Hook-billed Kite - RNA Arrierito Antioqueño, Antioquia, Colombia

But that being said, I still had some memorable moments with species that I actually saw. Parker's Antbirds are quite common in the reserve and I finally photographed this endemic species to Colombia for the first time. 

Parker's Antbird - RNA Arrierito Antioqueño, Antioquia, Colombia

Parker's Antbird - RNA Arrierito Antioqueño, Antioquia, Colombia

At one point I rounded a bend and was face to face with a Buff-fronted Foliage-gleaner. It just sat there, allowing me to collect full-frame photos from only a few feet away!

Buff-fronted Foliage-gleaner - RNA Arrierito Antioqueño, Antioquia, Colombia

Buff-fronted Foliage-gleaner - RNA Arrierito Antioqueño, Antioquia, Colombia

The ridge trail was where I spent the last couple of hours of my day before I had to hit the road. In addition to the heard-only Chestnut-capped Pihas, I also lucked into a few other great birds. A little mixed flock contained some Purplish-mantled Tanagers and a Rufous-rumped Antwren, while a Uniform Antshrike sang from only metres off of the trail. Eventually I obtained some decent photos of him as well.

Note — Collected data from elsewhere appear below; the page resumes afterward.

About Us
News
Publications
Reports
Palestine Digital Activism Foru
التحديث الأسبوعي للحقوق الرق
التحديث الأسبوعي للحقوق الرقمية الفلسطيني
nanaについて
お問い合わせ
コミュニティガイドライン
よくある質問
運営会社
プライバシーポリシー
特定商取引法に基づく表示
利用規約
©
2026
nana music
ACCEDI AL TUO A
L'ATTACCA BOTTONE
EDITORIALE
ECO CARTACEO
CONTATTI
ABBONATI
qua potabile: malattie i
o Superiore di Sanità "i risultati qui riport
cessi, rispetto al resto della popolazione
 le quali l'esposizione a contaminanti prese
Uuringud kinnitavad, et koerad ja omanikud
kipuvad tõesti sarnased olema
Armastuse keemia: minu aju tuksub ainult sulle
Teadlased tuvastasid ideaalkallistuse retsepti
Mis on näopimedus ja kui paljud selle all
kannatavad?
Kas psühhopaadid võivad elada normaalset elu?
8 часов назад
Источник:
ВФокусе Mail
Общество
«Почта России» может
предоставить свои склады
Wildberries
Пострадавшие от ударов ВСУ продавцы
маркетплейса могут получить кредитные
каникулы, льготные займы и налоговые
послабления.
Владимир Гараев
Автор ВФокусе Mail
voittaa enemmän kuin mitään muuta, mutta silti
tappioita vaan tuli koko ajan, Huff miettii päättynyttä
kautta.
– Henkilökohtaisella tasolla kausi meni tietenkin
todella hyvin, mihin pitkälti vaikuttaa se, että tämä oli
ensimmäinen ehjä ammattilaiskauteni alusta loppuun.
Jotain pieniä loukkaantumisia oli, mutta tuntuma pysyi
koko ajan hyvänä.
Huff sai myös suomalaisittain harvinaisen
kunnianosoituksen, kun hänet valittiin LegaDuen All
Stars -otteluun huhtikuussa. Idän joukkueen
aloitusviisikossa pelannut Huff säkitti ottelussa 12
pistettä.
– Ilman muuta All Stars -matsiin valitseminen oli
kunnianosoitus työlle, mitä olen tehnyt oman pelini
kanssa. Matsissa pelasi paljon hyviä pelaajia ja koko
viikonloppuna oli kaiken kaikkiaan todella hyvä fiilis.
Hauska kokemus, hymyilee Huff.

Purplish-mantled Tanager - RNA Arrierito Antioqueño, Antioquia, Colombia

Uniform Antshrike - RNA Arrierito Antioqueño, Antioquia, Colombia

As the morning turned to afternoon, dozens of butterflies took advantage of the bright sun filtering through the canopy. Below are two that I photographed.

Oxeoschistus puerta - RNA Arrierito Antioqueño, Antioquia, Colombia

This next butterfly is a type of hairstreak known as Balintus tityrus. It is uncommonly encountered and is apparently endemic to Colombia. 

Balintus tityrus - RNA Arrierito Antioqueño, Antioquia, Colombia

Balintus tityrus - RNA Arrierito Antioqueño, Antioquia, Colombia

With the sun high in the sky, I pulled myself away from the piha search since I had a lot of road to cover in the afternoon and evening. I watched a few Red-bellied Grackles alongside the road near my car, the 100th bird species that I encountered at RNA Arrierito Antioqueño in my short time there. My solo road trip was coming to a close, but first I had a visit planned to the Urrao area and RNA Colibrí del Sol, the Dusky Starfrontlet Reserve.